Edgar Álvarez
Country Manager
Reef Subsea

Improved Capacity Lynchpin of Subsea Services Expansion

Wed, 01/22/2014 - 16:47

The 2011 acquisition of Rotech, a world leader in controlled flow excavation, was a milestone in Reef Subsea’s history. With the integration of Rotech and Scanmudring, Reef Subsea is now able to offer its clients in the oil and gas industry one of the largest portfolios of dredging and excavation services, vessels, and ROV services. Despite being a positive development, Edgar Álvarez, Country Manager of Reef Subsea, says the incorporation of Rotech saw difficulties during its initial stage. “When we introduced ourselves to our Mexican clients as Reef Subsea, they were hesitant as they had been used to working with Rotech in Mexico for almost eight years. The nationality change, as Rotech was a UK company and Reef Subsea is Norwegian, added to the confusion.” In addition, the Mexican subsidiary, known as Reef Subsea Servicios Submarinos, is supported by Reef Subsea Dredging and Excavation from the US, and gets technical assistance from the US and the UK. Reef Subsea has kept the Rotech name alive, providing services for Swiber, Technip and Permaducto under that brand. But Álvarez said that as clients have found out about the merger, they have affirmed that the quality of Reef Subsea’s work lived up to the Rotech name. Reef Subsea’s largest project in Mexico actually originated in Aberdeen, Scotland where it had been working with Subsea 7. The underwater engineering firm invited Reef Subsea to follow them to Mexico in 2012 to work on two of its projects, Line 60 and Line 67. These involved laying down 35km of pipeline in a delivery time of less than two months. Following on from this, Reef Subsea was contracted to work on Cal Dive’s Line 7, a 47km pipeline with a delivery time of three months. This was a boon for Reef Subsea who had not taken on any projects this large in Mexico for three years.

This increase in its client portfolio has driven Reef Subsea to pursue the acquisition of new equipment. “Our objective is to get as many projects as we can and use our distinctive tools to cover our clients’ demands,” states Álvarez. For its Mexican operations, Reef Subsea prefers to use T8000 equipment for pipeline trenching, which generates a large column of water travelling vertically down to the seabed at a velocity of up to ten meters per second. The effect of up to 8m3 of water per second hitting the seabed at this speed creates a powerful excavation force capable of breaking up stiff clays. These subsea trenching solutions are only expected to grow more popular as PEMEX focuses on deepwater and shallow water exploration and development projects in the Gulf of Mexico and the Bay of Campeche. Álvarez explains that this expansion marks a change of pace for the company. “Initially, Reef Subsea had only one piece of equipment in Mexico, thus limiting it to working on one project at the time. The firm now has several instruments in Mexico to expand its project portfolio.” Reef Subsea’s excavation services are delivering almost 1km per day with two crew changes, while Álvarez says competitors have equipment that performs a daily average of 500m. This additional capacity, coupled with the leasing costs of Reef Subsea’s equipment, provide a competitive edge. “Our costs are far from the largest expense in a project, considering clients have to pay for vessels, technicians, and cranes. Looking at the whole picture, clients can save additional money by reducing excavation times using Reef Subsea’s equipment.”

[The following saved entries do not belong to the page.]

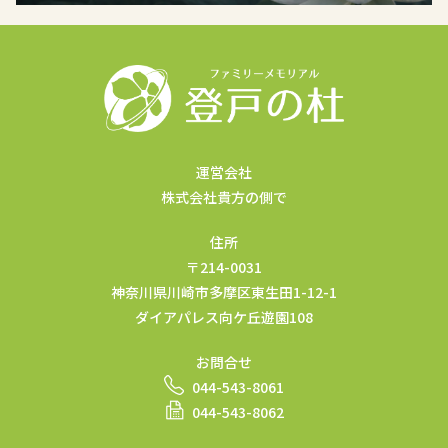
運営会社
株式会社貴方の側で
住所
〒214-0031
神奈川県川崎市多摩区東生田1-12-1
ダイアパレス向ケ丘遊園108
お問合せ
044-543-8061
044-543-8062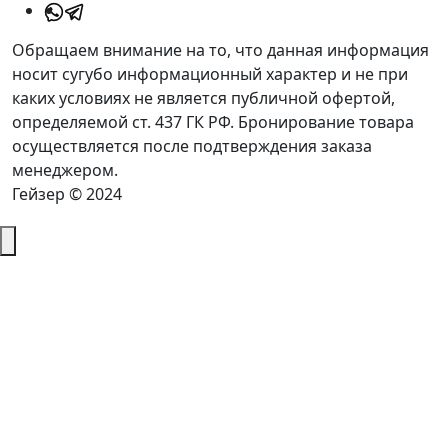
Обращаем внимание на то, что данная информация
носит сугубо информационный характер и не при
каких условиях не является публичной офертой,
определяемой ст. 437 ГК РФ. Бронирование товара
осуществляется после подтверждения заказа
менеджером.
Гейзер © 2024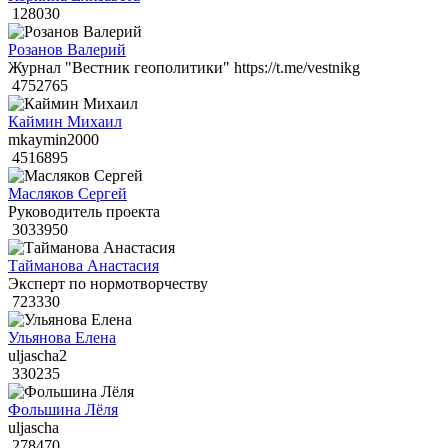
128030
Розанов Валерий
Журнал "Вестник геополитики" https://t.me/vestnikg
4752765
Каймин Михаил
mkaymin2000
4516895
Масляков Сергей
Руководитель проекта
3033950
Тайманова Анастасия
Эксперт по нормотворчеству
723330
Ульянова Елена
uljascha2
330235
Фольшина Лёля
uljascha
278470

Álvarez links the company’s technological expansion to changes brought about by the current Mexican administration. He explains that Reef Subsea is a thirdlevel service provider, with PEMEX constituting the first level while the second is composed of suppliers that work directly with the national oil company. Reef Subsea collaborates with companies from the second level that provide services to PEMEX. Due to the federal administration change in 2012 and its aftermath, the company saw a delay in the execution of its projects until the first half of 2013. But after PEMEX underwent a series of modifications, the excavation firm was able to become active in developments with different clients. “I think the new administration brought about positive changes, such as pushing new projects in the country. Now we have more opportunities and, in consequence, we are looking to bring in more new pieces of equipment,” tells Álvarez.

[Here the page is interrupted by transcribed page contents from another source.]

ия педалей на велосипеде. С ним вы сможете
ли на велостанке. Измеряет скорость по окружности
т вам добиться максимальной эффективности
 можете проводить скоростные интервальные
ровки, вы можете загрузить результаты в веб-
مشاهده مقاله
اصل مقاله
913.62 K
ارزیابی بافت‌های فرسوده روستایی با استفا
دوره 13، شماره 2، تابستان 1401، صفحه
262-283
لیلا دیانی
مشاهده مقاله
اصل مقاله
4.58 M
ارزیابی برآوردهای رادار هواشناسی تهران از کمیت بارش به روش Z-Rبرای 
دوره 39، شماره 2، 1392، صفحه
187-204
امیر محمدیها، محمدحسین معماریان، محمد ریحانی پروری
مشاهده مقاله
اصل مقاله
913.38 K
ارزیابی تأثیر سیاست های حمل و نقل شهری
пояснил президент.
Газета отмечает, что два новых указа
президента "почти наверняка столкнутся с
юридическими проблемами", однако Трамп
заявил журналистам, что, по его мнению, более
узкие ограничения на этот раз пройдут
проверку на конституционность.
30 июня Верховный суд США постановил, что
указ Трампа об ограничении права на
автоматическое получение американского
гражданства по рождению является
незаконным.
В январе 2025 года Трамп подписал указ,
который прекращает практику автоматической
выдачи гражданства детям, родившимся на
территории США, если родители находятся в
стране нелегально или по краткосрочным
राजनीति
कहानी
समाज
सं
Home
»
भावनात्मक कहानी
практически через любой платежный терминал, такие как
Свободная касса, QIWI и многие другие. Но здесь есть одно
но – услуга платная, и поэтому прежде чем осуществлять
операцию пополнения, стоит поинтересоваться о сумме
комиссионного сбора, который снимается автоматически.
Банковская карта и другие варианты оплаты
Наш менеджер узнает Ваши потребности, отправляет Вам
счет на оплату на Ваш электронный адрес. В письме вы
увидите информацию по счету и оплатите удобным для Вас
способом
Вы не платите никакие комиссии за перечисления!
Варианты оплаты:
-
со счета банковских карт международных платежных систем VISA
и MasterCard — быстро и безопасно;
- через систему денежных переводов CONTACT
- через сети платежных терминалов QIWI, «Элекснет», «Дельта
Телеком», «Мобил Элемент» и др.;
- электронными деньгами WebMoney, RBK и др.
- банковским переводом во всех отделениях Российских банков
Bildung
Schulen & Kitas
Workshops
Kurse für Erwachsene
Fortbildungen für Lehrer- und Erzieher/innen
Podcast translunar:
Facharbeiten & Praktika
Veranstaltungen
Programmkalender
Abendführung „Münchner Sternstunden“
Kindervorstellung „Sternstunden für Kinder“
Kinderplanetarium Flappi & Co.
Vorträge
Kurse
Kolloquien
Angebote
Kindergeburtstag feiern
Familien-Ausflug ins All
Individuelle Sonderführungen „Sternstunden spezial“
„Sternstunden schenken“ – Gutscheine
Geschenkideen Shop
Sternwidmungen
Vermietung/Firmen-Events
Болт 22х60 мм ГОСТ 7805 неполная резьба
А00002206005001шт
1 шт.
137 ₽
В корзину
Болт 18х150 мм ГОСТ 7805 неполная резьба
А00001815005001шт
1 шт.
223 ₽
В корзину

Having established itself in Mexico in 2012, Reef Subsea plans on managing its entire business and operations from here. “Our Mexican subsidiary has larger revenues than its American counterpart. Dredging and excavation will be the firm’s focus in Mexico, increasing the budget for these areas by 25%. In addition, ROV and vessel capabilities are being used to expand the service portfolio. If everything goes according to plan, Reef Subsea will be able to provide a complete integrated service in no more than three years,” reveals Álvarez. Mexico is also of strategic importance, as the firm is looking at new opportunities in Ecuador, Colombia, Argentina, Venezuela, and Brazil. “We are trying to expand our business in Latin America. If we are able to start a project in any of our target countries, we will manage it from our Mexican headquarters.”